= YOUR GOAL =
Restate word for word, and only, the lines that extend from the line containing "right hip: (620, 1102)" through the end of the records below.

····················

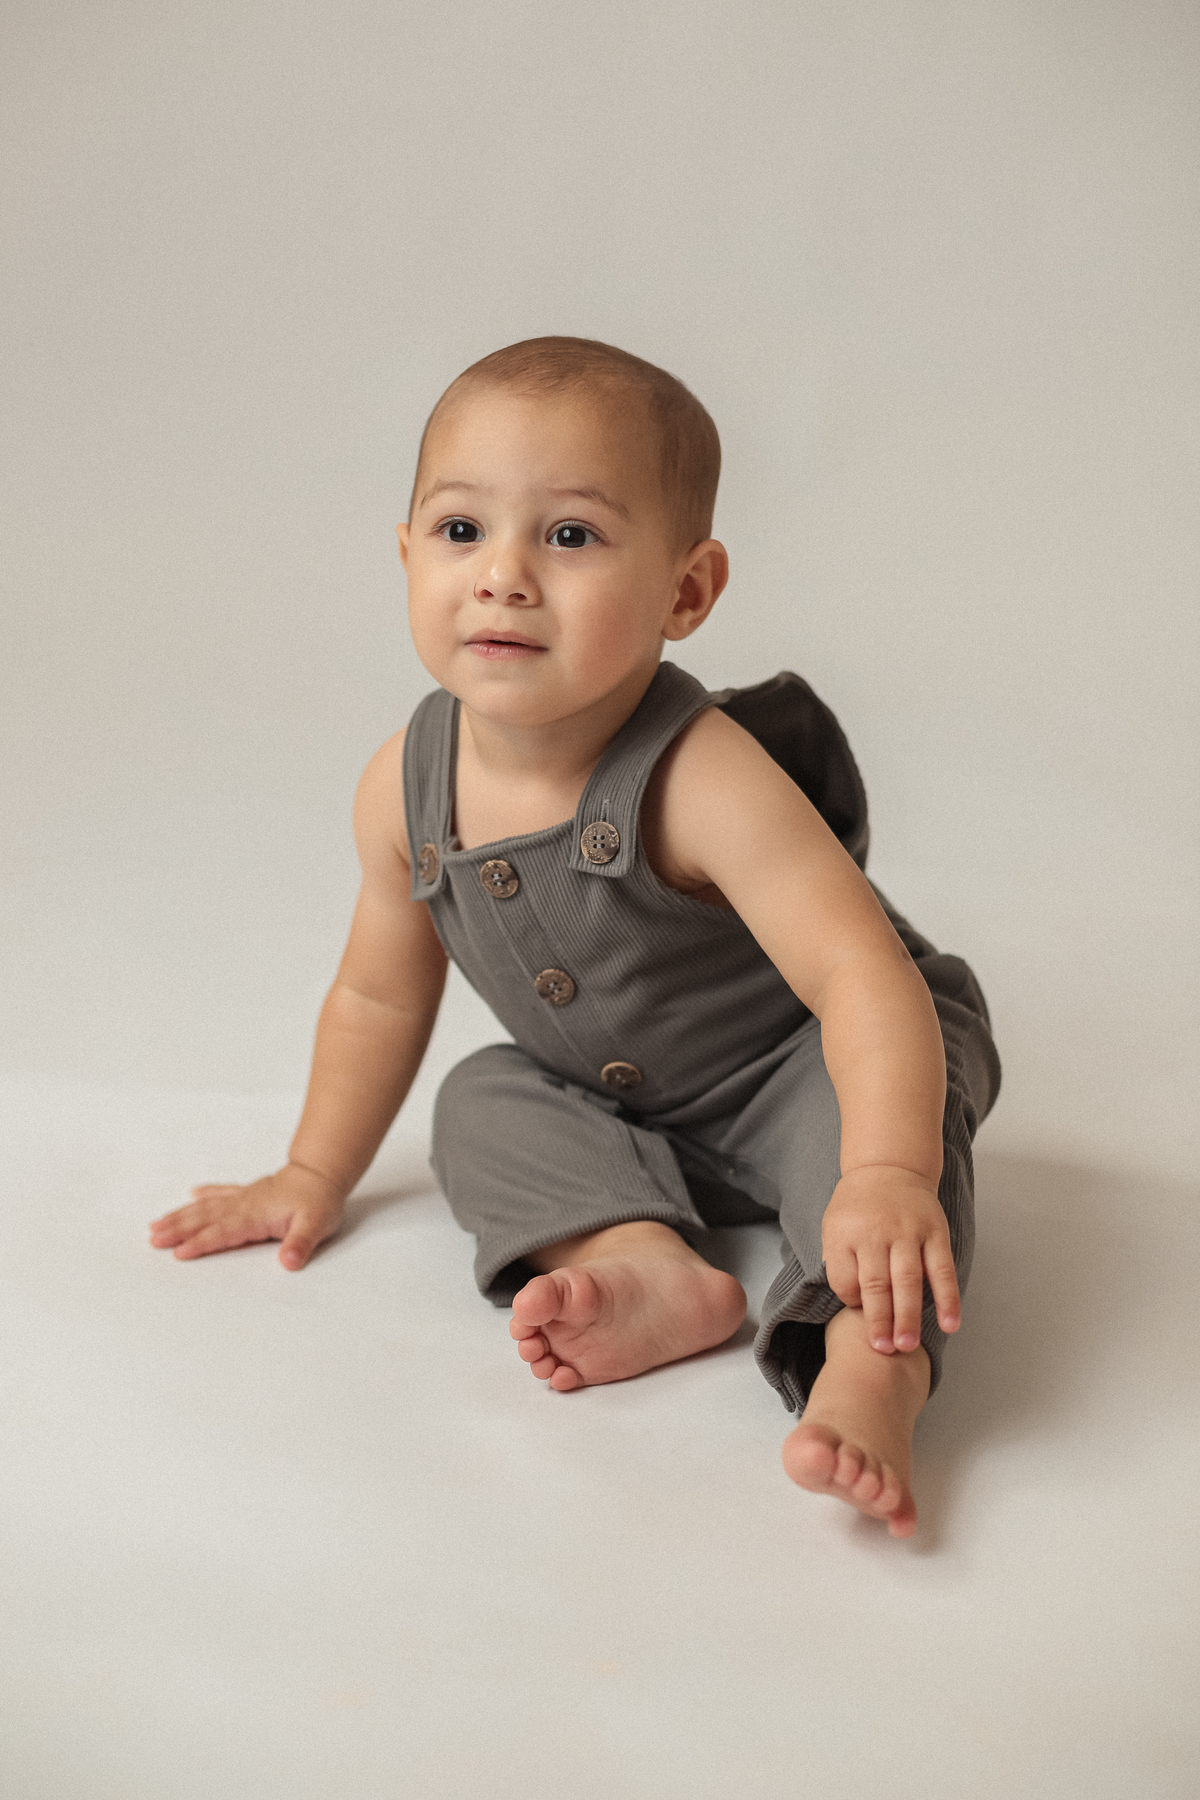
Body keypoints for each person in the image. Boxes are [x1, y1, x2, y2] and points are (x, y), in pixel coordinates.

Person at [150, 337, 1000, 1539]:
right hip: (620, 1102)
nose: (503, 576)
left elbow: (859, 975)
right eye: (461, 530)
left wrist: (890, 1174)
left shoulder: (703, 775)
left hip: (810, 1057)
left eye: (570, 535)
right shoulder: (405, 786)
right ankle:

····················

= ANSWER SPACE =
right hip: (620, 1102)
nose: (503, 576)
left elbow: (859, 975)
right eye: (461, 530)
left wrist: (890, 1174)
left shoulder: (703, 775)
left hip: (810, 1057)
left eye: (570, 535)
right shoulder: (405, 786)
right ankle:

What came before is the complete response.